DATA UNDER STUDY
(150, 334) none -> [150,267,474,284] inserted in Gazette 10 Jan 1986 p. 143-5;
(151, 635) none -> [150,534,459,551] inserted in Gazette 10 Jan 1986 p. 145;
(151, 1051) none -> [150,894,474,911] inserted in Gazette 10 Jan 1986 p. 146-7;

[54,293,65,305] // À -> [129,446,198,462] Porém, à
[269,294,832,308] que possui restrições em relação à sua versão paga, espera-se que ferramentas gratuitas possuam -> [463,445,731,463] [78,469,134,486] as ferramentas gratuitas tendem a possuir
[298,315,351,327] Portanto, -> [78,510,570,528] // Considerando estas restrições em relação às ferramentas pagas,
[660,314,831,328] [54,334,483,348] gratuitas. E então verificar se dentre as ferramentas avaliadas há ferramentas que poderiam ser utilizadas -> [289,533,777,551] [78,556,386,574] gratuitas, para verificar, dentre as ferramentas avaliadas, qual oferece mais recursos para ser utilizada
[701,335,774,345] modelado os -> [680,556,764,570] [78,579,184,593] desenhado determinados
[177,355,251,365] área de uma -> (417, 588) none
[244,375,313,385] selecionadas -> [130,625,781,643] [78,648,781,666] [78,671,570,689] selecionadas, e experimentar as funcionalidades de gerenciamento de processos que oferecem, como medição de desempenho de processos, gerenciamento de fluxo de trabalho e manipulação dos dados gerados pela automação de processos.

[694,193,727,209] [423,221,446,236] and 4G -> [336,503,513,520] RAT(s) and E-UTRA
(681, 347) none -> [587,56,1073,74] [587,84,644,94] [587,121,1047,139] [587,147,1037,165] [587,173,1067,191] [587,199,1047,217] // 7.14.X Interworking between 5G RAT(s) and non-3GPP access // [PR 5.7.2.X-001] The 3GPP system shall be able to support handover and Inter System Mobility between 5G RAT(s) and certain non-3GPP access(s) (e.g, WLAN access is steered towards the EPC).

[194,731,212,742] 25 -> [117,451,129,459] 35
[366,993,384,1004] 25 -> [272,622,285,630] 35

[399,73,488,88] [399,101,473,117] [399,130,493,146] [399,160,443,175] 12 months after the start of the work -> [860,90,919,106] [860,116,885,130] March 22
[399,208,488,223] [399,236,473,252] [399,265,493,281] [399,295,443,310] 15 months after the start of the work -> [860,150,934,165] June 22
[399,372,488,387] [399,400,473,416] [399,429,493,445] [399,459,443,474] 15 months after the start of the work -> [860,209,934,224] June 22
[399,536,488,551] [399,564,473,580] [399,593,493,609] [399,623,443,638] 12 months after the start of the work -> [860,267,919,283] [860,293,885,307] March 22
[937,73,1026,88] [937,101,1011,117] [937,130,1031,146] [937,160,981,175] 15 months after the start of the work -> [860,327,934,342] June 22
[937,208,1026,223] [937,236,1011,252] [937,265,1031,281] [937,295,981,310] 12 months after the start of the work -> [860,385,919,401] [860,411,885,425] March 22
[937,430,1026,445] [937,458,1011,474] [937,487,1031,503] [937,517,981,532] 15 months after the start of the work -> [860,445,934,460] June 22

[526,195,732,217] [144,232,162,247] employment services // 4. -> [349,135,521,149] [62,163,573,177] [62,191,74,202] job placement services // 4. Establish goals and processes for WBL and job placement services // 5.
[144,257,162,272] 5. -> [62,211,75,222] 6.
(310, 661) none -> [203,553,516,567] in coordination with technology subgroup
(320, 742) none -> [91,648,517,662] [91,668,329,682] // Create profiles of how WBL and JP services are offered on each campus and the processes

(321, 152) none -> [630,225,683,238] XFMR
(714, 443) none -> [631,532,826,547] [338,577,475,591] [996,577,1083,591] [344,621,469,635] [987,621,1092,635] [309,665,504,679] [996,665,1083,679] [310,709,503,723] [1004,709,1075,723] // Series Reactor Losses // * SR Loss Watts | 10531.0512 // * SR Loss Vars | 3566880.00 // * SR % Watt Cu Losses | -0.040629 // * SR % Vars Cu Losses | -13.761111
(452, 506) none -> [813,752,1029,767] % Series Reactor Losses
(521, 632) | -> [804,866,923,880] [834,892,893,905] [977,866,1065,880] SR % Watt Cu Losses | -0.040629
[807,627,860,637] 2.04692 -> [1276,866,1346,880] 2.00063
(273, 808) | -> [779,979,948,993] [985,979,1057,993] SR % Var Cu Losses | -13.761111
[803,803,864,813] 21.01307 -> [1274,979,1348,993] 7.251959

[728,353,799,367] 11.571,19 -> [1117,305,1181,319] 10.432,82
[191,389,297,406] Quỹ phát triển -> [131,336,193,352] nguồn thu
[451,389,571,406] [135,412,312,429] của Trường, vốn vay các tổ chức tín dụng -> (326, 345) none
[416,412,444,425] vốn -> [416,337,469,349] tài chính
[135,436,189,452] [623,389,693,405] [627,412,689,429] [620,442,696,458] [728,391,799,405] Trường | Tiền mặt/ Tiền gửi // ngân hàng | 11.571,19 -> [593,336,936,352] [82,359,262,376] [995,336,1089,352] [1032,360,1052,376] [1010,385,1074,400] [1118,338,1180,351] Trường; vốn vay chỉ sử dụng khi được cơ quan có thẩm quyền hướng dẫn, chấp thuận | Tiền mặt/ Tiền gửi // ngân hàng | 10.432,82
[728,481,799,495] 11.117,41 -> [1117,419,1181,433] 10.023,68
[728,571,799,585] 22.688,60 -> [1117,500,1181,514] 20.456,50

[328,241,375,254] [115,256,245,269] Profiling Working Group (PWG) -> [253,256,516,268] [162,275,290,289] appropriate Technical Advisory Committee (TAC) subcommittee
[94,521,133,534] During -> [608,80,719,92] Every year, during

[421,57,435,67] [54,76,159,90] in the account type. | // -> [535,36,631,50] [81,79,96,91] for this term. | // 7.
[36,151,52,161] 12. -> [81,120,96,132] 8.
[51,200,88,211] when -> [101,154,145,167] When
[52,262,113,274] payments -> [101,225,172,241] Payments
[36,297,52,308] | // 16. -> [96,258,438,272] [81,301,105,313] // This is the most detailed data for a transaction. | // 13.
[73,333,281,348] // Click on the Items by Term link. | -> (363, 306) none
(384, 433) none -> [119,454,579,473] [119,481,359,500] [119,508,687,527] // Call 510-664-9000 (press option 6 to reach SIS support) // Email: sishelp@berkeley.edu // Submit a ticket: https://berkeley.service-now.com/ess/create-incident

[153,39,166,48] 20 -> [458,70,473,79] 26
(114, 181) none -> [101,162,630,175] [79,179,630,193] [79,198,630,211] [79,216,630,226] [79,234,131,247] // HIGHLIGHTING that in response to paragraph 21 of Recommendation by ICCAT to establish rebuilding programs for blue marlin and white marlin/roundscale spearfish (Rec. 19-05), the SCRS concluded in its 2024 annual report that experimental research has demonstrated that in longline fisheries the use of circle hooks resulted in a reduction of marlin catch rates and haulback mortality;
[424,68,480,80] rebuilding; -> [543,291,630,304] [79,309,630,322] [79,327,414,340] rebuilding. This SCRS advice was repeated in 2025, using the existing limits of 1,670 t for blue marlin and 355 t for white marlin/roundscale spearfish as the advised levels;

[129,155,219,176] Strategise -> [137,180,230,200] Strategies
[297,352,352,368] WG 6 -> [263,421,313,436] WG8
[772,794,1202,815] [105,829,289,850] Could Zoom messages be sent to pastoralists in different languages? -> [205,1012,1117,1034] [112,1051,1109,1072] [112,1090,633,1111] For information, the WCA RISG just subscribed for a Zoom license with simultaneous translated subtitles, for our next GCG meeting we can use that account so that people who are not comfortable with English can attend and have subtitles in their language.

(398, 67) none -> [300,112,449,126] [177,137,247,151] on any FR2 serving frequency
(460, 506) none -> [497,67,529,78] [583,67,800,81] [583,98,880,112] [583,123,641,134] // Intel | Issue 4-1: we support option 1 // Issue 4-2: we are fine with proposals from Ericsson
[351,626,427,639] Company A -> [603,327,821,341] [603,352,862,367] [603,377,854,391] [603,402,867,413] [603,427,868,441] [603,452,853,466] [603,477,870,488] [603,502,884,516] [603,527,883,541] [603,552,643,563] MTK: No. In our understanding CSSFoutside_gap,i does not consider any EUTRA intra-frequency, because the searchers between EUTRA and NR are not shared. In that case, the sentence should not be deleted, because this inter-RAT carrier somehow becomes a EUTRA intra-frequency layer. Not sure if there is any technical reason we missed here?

WHAT YOU SHOULD DO
Quote the records above from their first line through the line containing "[54,293,65,305] // À", both ends included.

WRITTEN SOLUTION
(150, 334) none -> [150,267,474,284] inserted in Gazette 10 Jan 1986 p. 143-5;
(151, 635) none -> [150,534,459,551] inserted in Gazette 10 Jan 1986 p. 145;
(151, 1051) none -> [150,894,474,911] inserted in Gazette 10 Jan 1986 p. 146-7;

[54,293,65,305] // À -> [129,446,198,462] Porém, à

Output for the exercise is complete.